North Korea has said it "totally rejects" the resolution.

'Unambiguous message'

Japan had produced its draft resolution for the 15-member Security Council just days after tests earlier this month.

The council has acted swiftly and robustly in response to the reckless and condemnable act
Shintaro Ito
Japan Vice Minister for Foreign Affairs

To avert a veto from China, the resolution does not mention Chapter Seven of the UN Charter, which is legally binding and can authorise sanctions or even military action.

The resolution requires all UN members to prevent imports from or exports to North Korea of materials that could be used in weapons of mass destruction.
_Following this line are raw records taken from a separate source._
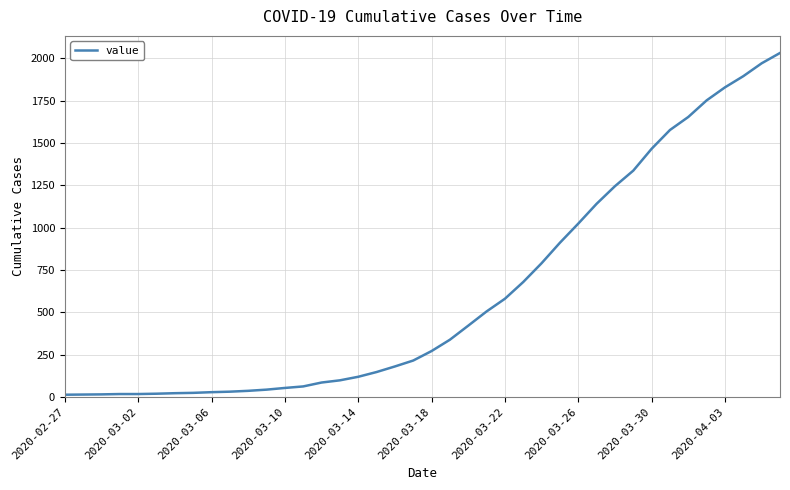

What is the difference between the maximum and minimum values?

2019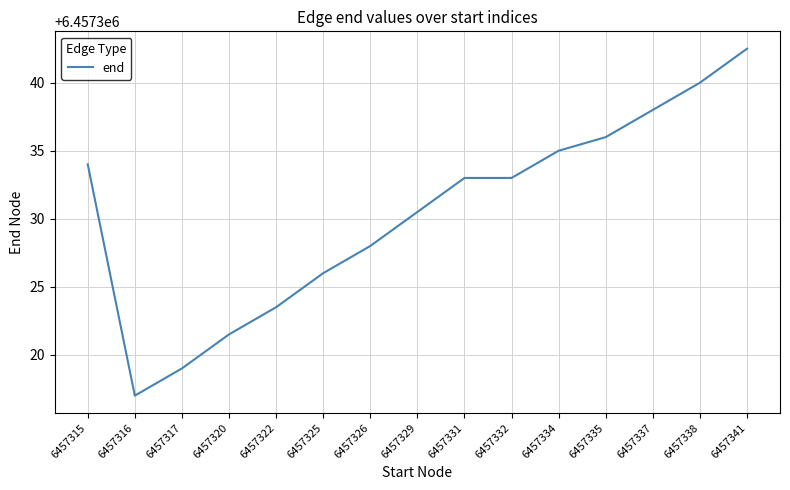

The value at 6457331 is 6457333.0. True or false?

True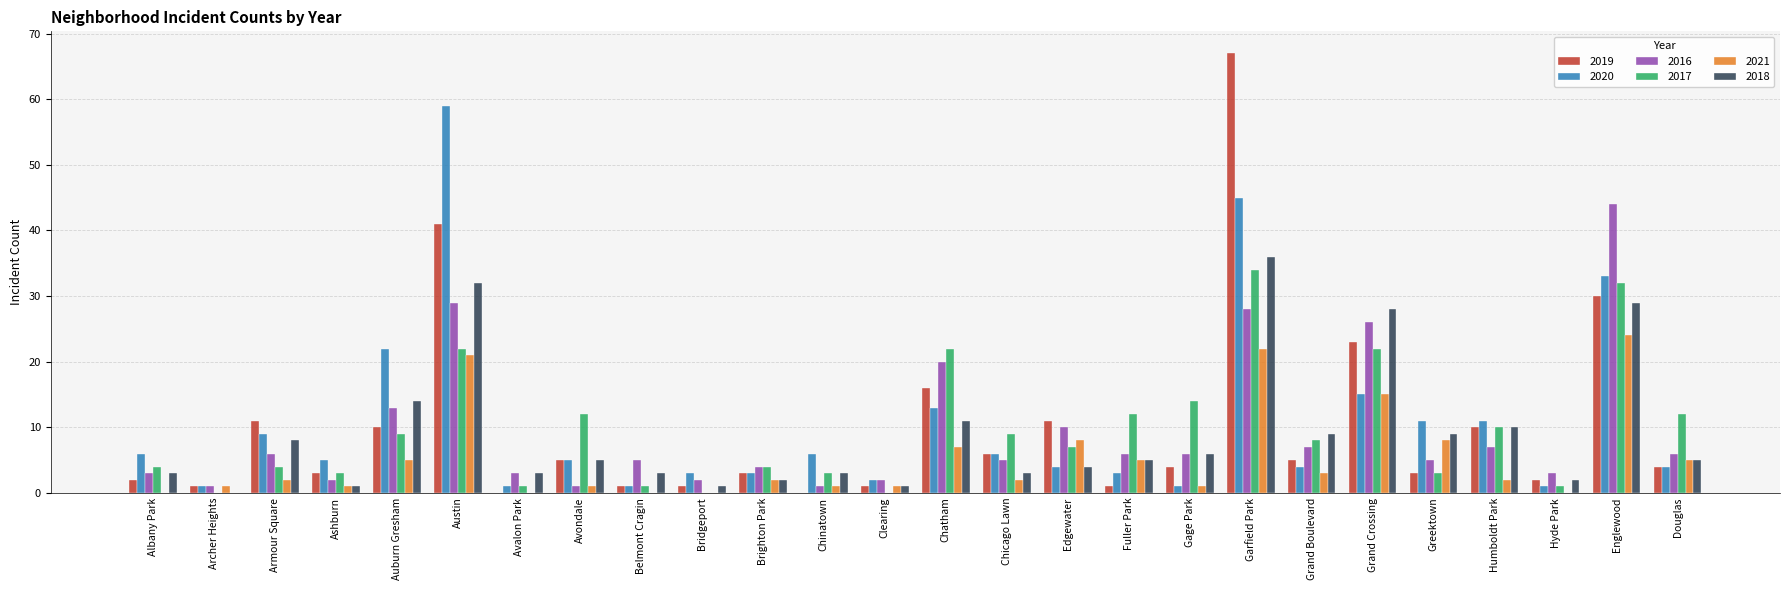

Reading left to right, what are all the values shown in this chart?

2019: 2	1	11	3	10	41	0	5	1	1	3	0	1	16	6	11	1	4	67	5	23	3	10	2	30	4
2020: 6	1	9	5	22	59	1	5	1	3	3	6	2	13	6	4	3	1	45	4	15	11	11	1	33	4
2016: 3	1	6	2	13	29	3	1	5	2	4	1	2	20	5	10	6	6	28	7	26	5	7	3	44	6
2017: 4	0	4	3	9	22	1	12	1	0	4	3	0	22	9	7	12	14	34	8	22	3	10	1	32	12
2021: 0	1	2	1	5	21	0	1	0	0	2	1	1	7	2	8	5	1	22	3	15	8	2	0	24	5
2018: 3	0	8	1	14	32	3	5	3	1	2	3	1	11	3	4	5	6	36	9	28	9	10	2	29	5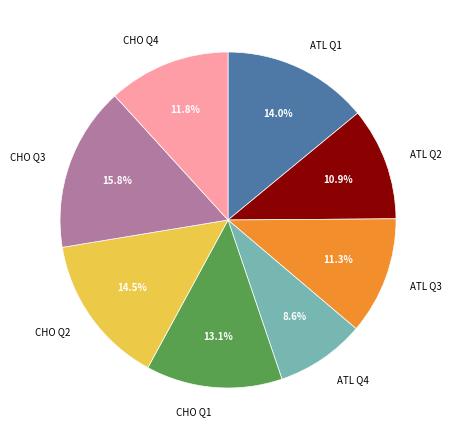

The ATL Q1 slice represents 14% of the pie. True or false?

True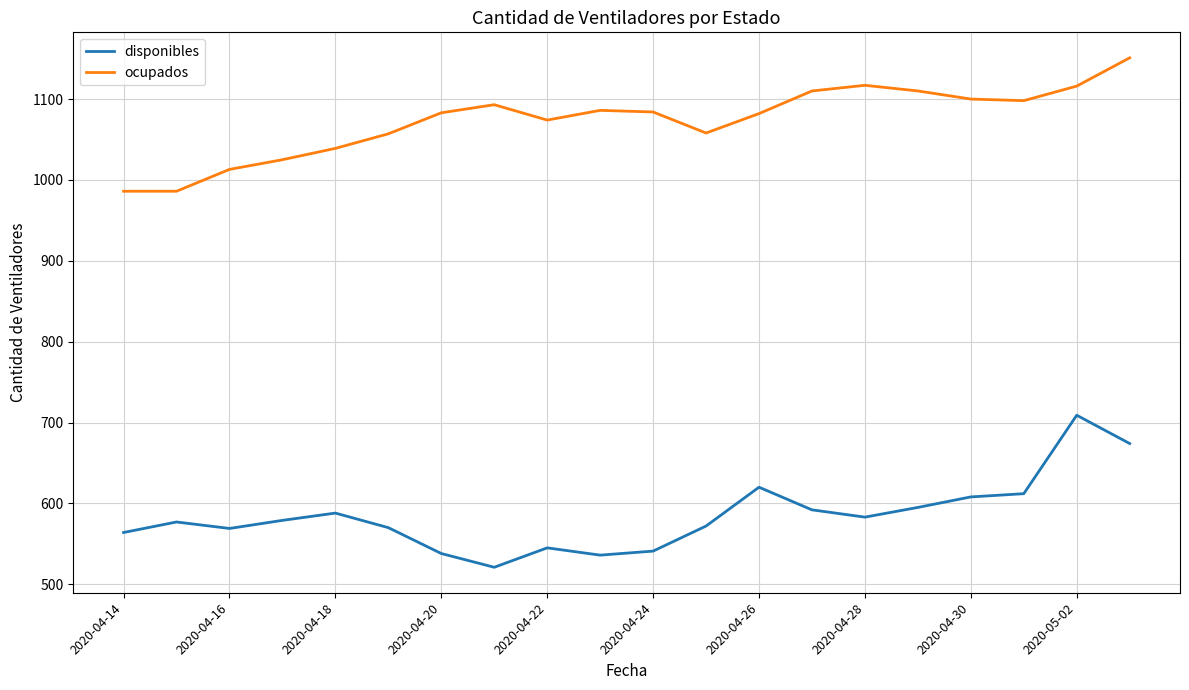

How many categories are shown in the chart?

20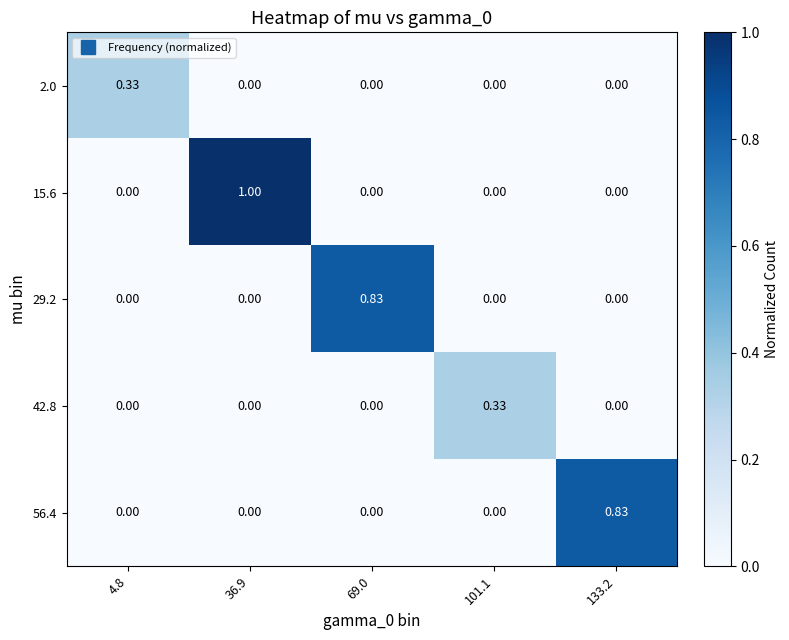

What is the maximum value shown in the chart?

1.0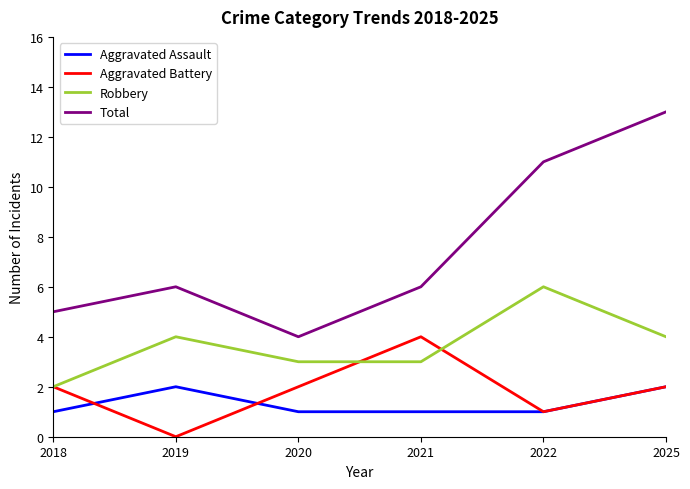

Count the Total values in the range 5 to 11.

4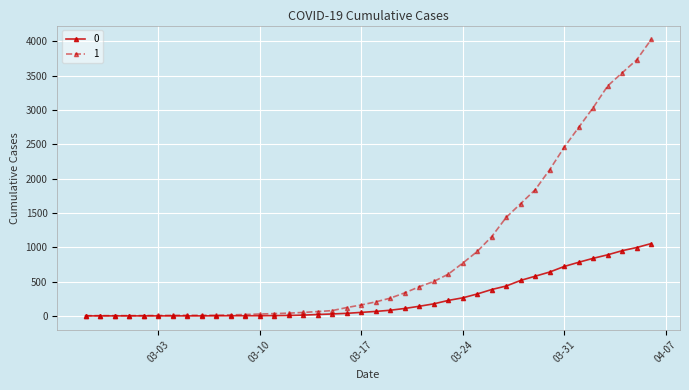

At how many categories does at least one series exceed 1511?

10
The resolution underlines the need for North Korea "to show restraint and refrain from any action that might aggravate tension".

And it calls for Pyongyang to return to six-nation talks over its nuclear programme.

Japanese Foreign Minister Taro Aso urged North Korea to obey the vote.

"The council has acted swiftly and robustly in response to the reckless and condemnable act of the Democratic People's Republic of Korea," Japanese Vice Minister for Foreign Affairs Shintaro Ito said.

The UK and US ambassadors to the UN described the resolution as strong and binding.

US Ambassador John Bolton said it sent "an unequivocal, unambiguous and unanimous message to Pyongyang".

He said that if North Korea did not comply with the resolution, the council could consider further action.

Missile moratorium

The country drew worldwide condemnation and sparked intense negotiations following its missile tests on 4 and 5 July.

The missiles failed and fell into the Sea of Japan.

It was Pyongyang's first test of a long-range missile since a self-imposed moratorium in 1999.

The last time North Korea tested a long-range missile was in 1998, when it launched a Taepodong-1 over northern Japan.